### Directions for this task
Copy out the data from its very first line through the line containing "се минаваше през 2.9 или не. Ако", including both of those lines, and reproduce every line unchanged.

### Dataset records
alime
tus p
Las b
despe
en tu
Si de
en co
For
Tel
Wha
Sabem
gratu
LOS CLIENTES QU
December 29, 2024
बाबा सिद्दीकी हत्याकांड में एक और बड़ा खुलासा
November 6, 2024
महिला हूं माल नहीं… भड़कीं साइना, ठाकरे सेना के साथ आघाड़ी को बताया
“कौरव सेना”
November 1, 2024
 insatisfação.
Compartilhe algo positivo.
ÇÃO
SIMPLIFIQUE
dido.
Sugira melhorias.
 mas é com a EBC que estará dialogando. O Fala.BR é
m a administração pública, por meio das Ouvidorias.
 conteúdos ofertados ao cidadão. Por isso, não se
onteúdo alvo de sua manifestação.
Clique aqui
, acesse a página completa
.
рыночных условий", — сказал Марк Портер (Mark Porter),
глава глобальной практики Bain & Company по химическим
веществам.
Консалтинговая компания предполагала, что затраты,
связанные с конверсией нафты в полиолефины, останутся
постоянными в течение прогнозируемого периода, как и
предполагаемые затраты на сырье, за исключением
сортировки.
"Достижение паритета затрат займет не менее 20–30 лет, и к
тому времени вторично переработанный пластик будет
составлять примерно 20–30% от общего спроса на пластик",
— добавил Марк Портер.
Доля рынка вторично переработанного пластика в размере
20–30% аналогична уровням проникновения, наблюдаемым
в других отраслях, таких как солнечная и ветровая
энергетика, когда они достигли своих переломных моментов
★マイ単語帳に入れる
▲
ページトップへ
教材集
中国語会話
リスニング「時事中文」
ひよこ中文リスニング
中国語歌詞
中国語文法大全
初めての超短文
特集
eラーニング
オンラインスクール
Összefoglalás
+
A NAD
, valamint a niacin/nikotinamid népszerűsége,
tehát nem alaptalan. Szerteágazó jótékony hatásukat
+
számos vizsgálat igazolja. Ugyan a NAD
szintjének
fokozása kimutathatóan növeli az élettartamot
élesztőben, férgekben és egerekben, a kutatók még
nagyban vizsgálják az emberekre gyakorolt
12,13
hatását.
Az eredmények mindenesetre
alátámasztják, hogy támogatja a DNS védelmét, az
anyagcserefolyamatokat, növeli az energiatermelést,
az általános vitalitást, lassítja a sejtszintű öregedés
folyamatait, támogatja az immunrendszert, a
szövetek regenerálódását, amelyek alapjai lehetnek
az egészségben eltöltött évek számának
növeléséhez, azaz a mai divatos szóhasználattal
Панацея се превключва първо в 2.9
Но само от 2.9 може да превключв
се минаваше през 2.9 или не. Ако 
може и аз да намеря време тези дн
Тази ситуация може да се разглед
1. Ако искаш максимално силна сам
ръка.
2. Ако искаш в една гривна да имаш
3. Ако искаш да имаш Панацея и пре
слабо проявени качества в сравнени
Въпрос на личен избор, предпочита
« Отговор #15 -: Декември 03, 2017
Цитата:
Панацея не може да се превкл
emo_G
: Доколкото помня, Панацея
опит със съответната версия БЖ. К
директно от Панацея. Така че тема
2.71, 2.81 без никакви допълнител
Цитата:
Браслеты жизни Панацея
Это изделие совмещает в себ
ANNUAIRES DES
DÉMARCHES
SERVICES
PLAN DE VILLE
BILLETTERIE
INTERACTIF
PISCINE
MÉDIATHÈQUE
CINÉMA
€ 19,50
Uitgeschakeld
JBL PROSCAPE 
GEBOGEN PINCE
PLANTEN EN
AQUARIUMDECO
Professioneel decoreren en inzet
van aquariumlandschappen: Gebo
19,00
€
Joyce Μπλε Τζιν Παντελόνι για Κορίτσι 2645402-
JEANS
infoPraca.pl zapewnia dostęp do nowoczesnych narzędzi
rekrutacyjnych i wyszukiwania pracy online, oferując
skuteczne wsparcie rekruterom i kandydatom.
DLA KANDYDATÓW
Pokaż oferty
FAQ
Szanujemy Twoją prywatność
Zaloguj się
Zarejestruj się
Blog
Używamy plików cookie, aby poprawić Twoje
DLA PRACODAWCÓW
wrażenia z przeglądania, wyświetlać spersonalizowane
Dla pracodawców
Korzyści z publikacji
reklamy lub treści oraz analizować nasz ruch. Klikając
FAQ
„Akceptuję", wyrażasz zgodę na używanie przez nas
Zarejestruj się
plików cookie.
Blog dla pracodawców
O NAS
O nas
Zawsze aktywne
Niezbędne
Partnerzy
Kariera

### Completed exercise
alime
tus p
Las b
despe
en tu
Si de
en co
For
Tel
Wha
Sabem
gratu
LOS CLIENTES QU
December 29, 2024
बाबा सिद्दीकी हत्याकांड में एक और बड़ा खुलासा
November 6, 2024
महिला हूं माल नहीं… भड़कीं साइना, ठाकरे सेना के साथ आघाड़ी को बताया
“कौरव सेना”
November 1, 2024
 insatisfação.
Compartilhe algo positivo.
ÇÃO
SIMPLIFIQUE
dido.
Sugira melhorias.
 mas é com a EBC que estará dialogando. O Fala.BR é
m a administração pública, por meio das Ouvidorias.
 conteúdos ofertados ao cidadão. Por isso, não se
onteúdo alvo de sua manifestação.
Clique aqui
, acesse a página completa
.
рыночных условий", — сказал Марк Портер (Mark Porter),
глава глобальной практики Bain & Company по химическим
веществам.
Консалтинговая компания предполагала, что затраты,
связанные с конверсией нафты в полиолефины, останутся
постоянными в течение прогнозируемого периода, как и
предполагаемые затраты на сырье, за исключением
сортировки.
"Достижение паритета затрат займет не менее 20–30 лет, и к
тому времени вторично переработанный пластик будет
составлять примерно 20–30% от общего спроса на пластик",
— добавил Марк Портер.
Доля рынка вторично переработанного пластика в размере
20–30% аналогична уровням проникновения, наблюдаемым
в других отраслях, таких как солнечная и ветровая
энергетика, когда они достигли своих переломных моментов
★マイ単語帳に入れる
▲
ページトップへ
教材集
中国語会話
リスニング「時事中文」
ひよこ中文リスニング
中国語歌詞
中国語文法大全
初めての超短文
特集
eラーニング
オンラインスクール
Összefoglalás
+
A NAD
, valamint a niacin/nikotinamid népszerűsége,
tehát nem alaptalan. Szerteágazó jótékony hatásukat
+
számos vizsgálat igazolja. Ugyan a NAD
szintjének
fokozása kimutathatóan növeli az élettartamot
élesztőben, férgekben és egerekben, a kutatók még
nagyban vizsgálják az emberekre gyakorolt
12,13
hatását.
Az eredmények mindenesetre
alátámasztják, hogy támogatja a DNS védelmét, az
anyagcserefolyamatokat, növeli az energiatermelést,
az általános vitalitást, lassítja a sejtszintű öregedés
folyamatait, támogatja az immunrendszert, a
szövetek regenerálódását, amelyek alapjai lehetnek
az egészségben eltöltött évek számának
növeléséhez, azaz a mai divatos szóhasználattal
Панацея се превключва първо в 2.9
Но само от 2.9 може да превключв
се минаваше през 2.9 или не. Ако 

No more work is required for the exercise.